> Goal:
Could you write out the entries below word for word, leaving out the pictures?

━━ Material provided ━━

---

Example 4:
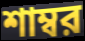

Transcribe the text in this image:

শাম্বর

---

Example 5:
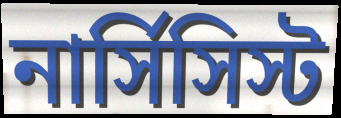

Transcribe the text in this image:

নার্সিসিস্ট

━━━

> Response to the task:
---

Example 4:

Transcribe the text in this image:

শাম্বর

---

Example 5:

Transcribe the text in this image:

নার্সিসিস্ট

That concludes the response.